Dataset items
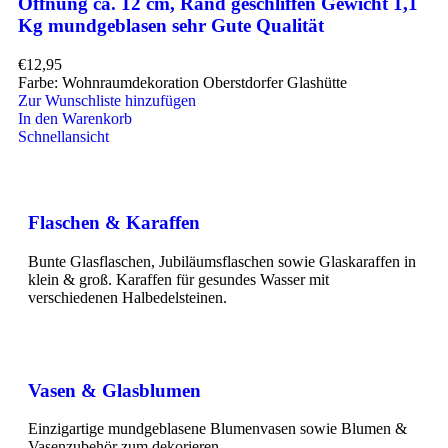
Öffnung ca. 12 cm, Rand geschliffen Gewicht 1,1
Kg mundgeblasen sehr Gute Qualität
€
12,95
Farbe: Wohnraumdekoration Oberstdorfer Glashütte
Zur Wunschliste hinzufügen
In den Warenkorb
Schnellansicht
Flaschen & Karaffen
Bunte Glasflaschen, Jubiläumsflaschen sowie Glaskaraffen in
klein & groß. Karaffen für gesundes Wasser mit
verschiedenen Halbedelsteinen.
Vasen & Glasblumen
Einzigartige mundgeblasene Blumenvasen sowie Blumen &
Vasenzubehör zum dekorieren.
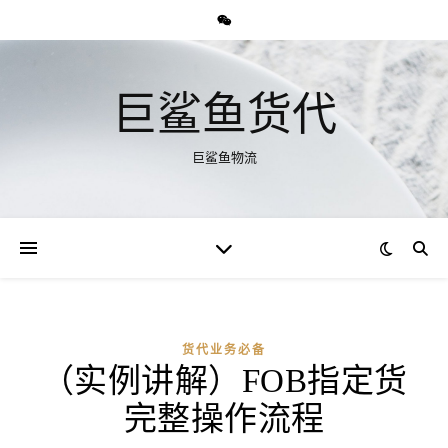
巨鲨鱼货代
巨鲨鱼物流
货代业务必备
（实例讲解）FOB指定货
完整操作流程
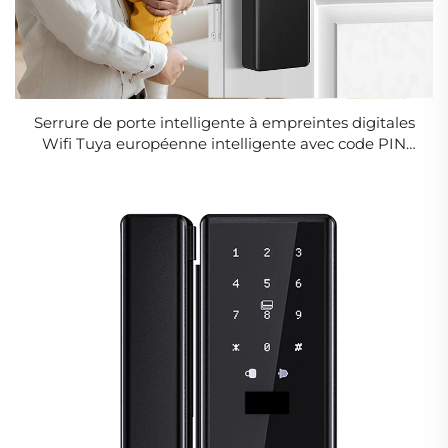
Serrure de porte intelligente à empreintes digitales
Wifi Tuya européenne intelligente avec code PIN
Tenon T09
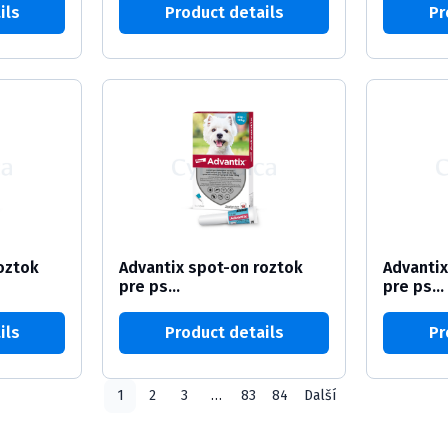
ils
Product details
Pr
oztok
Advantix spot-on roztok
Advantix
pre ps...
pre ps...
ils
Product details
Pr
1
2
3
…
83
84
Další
* * *
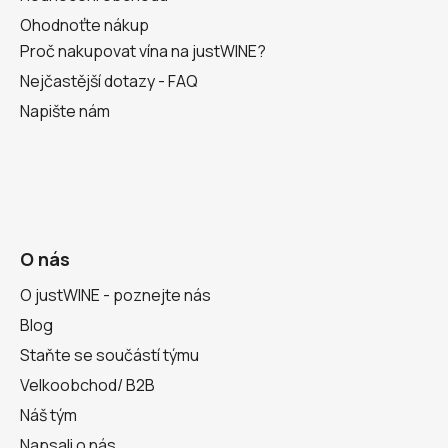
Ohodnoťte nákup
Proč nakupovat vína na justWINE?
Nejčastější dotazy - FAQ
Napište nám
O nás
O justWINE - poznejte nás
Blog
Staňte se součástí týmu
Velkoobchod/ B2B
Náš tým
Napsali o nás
...
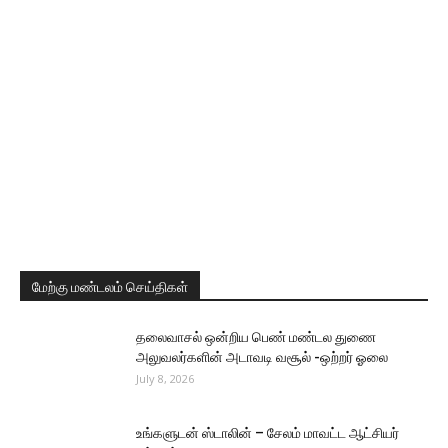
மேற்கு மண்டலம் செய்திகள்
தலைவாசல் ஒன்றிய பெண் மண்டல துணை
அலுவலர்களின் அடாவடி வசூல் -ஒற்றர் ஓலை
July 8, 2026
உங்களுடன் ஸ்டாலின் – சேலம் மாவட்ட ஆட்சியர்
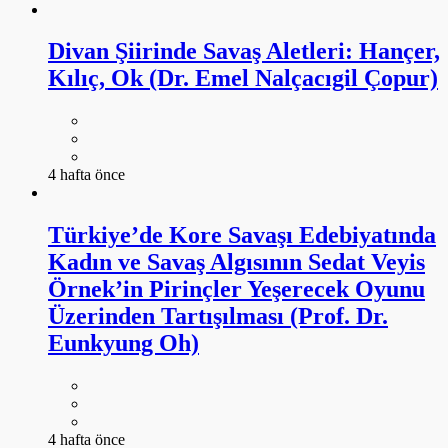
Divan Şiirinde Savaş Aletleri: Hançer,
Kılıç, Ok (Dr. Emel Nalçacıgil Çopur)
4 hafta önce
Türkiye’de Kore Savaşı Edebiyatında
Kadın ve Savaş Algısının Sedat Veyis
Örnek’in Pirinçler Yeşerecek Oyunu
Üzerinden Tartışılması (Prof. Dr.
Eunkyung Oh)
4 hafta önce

» WHAT YOU WILL DO
When you reach the line containing "Öffnung ca. 12" in the data above, start copying exactly, and stop after the line containing "Bunte Glasflaschen, Jubiläumsflaschen".

» SOLUTION TO THIS TASK
Öffnung ca. 12 cm, Rand geschliffen Gewicht 1,1
Kg mundgeblasen sehr Gute Qualität
€
12,95
Farbe: Wohnraumdekoration Oberstdorfer Glashütte
Zur Wunschliste hinzufügen
In den Warenkorb
Schnellansicht
Flaschen & Karaffen
Bunte Glasflaschen, Jubiläumsflaschen sowie Glaskaraffen in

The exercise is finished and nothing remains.